It sounds like you are in the role of the convincer and a little denial mixed in. You do want those things from him, and from what you typed, he used to do them. He stopped and you are now trying to get him to do things again, and at the same time bc of his decrease in doing things you are now "accepting" less and less. I see resentment in disguise building inside of you, hidden by sweetness of an "accepting" girlfriend.

He is comfortable, he knows he has you and he is the type that believes once he has you he doesnt have to do all the stuff anymore. You are beginning a very painful dance with him. You either have to genuinely get yourself to a place where its ok to not get little lovey things out of him, or leave. He knows how you feel, he thinks he is doing things for you... any more attempts to tell him or show him what you want make you look more needy and desperate... not a good place to be in from the perspective of a guy like him.

He is plainly telling you and showing you what he is willing to do to express feelings, and you are running in circles trying to minimize disappointment and then encourage him to do more when he is plainly telling you what he is willing to do. See the circle I just made? That is your relationship from the outside looking in... and perhaps his and your experience inside it...

You cant change him, only yourself. make a choice about what you truly can live with and then look at his actual present actions (not the ones you miss so much) and see if you can be ok with that... if you try to keep getting more it will make your relationship a circular hell.


----------



## COguy (Dec 1, 2011)

Definitely sounds like a love language issue.

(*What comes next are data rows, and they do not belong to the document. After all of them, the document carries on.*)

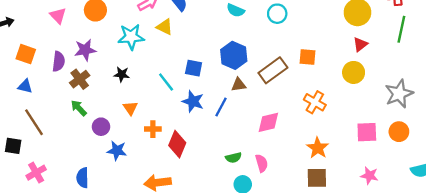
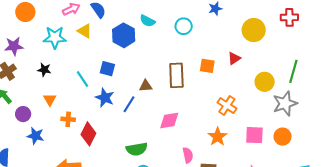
green line: (401, 29) -> (293, 71), moved
red triangle: (360, 44) -> (234, 58), moved
blue hexagon: (234, 55) -> (124, 35), moved
brown rectangle: (273, 70) -> (176, 75), turned -60
yellow circle: (354, 72) -> (265, 82), moved
orange cross: (315, 102) -> (227, 105), moved
orange star: (318, 148) -> (218, 137), moved
green semicircle: (234, 158) -> (137, 149), size x1.5
pink semicircle: (262, 163) -> (188, 155), moved

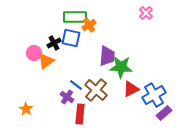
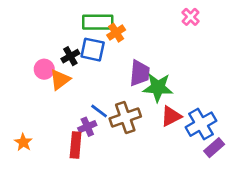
brown cross: (96, 90) -> (125, 118), turned 30
purple cross: (67, 97) -> (87, 127), turned 32
orange star: (26, 109) -> (23, 142), moved
red rectangle: (80, 114) -> (76, 145), moved

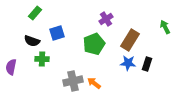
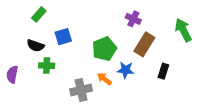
purple cross: (106, 19) -> (133, 19), moved, turned -32
green arrow: (165, 27) -> (183, 30), size x1.5
blue star: (128, 63) -> (125, 70), moved
orange arrow: (94, 83) -> (104, 79), moved

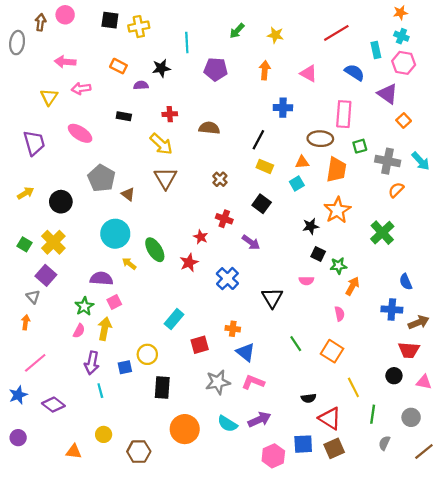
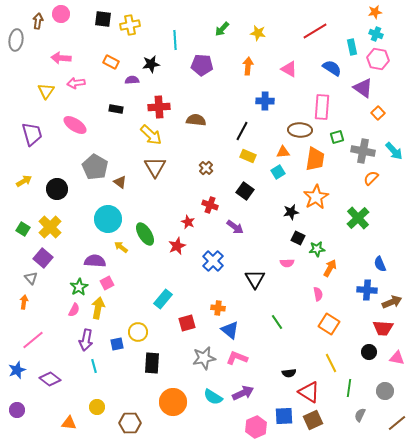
red cross: (170, 114) -> (159, 107), size x1.5
orange square: (332, 351) -> (329, 324), moved

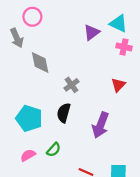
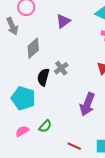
purple triangle: (92, 32) -> (63, 21), moved
gray diamond: (40, 63) -> (33, 48), turned 60
black semicircle: (64, 113) -> (43, 77), moved

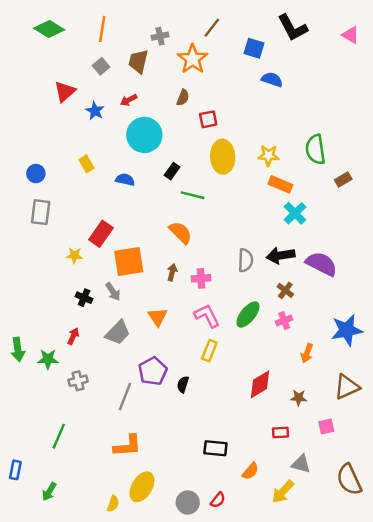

It's a major source of relationship problems and will only continue when you get married. Sounds like both of you really do care about eachother and do things for the other, you just need to try and get on the same page.

Have you outright asked him what makes him feel loved? Have you told him how important it is for you to get little gifts from time to time and how much it means to you? That that is way more important than anything else and is how you KNOW that he loves you?

He definitely cares about you, he probably doesn't really understand what the gifts mean to you. I had the same problem, my wife's need for me to help her around the house never really clicked with me. When I figured it out, it was like "Ohhhhhhh!!" and now I'm helping her around the house with enjoyment because I really get how much it means to her.

She has just recently made that connection with me and physical affection (including sex). She can do everything right, but if she's not giving me hugs and kisses and the big S, then I don't FEEL loved (even though I know she loves me). I told her she's not obligated to do those things, because I know she's not a touchy feely person, but when she does them it makes me feel loved. Now I see her making a real effort in those areas and it means more to me because I know she's doing it just to show how much she cares.

End result is that we're not spinning our wheels trying to show love only to have the other person unsatisfied. Like paddling a double kayak. You can waste your energy doing your own thing, but you'll end up going in circles; or you can get in sync with your partner and glide effortlessly through the water.


----------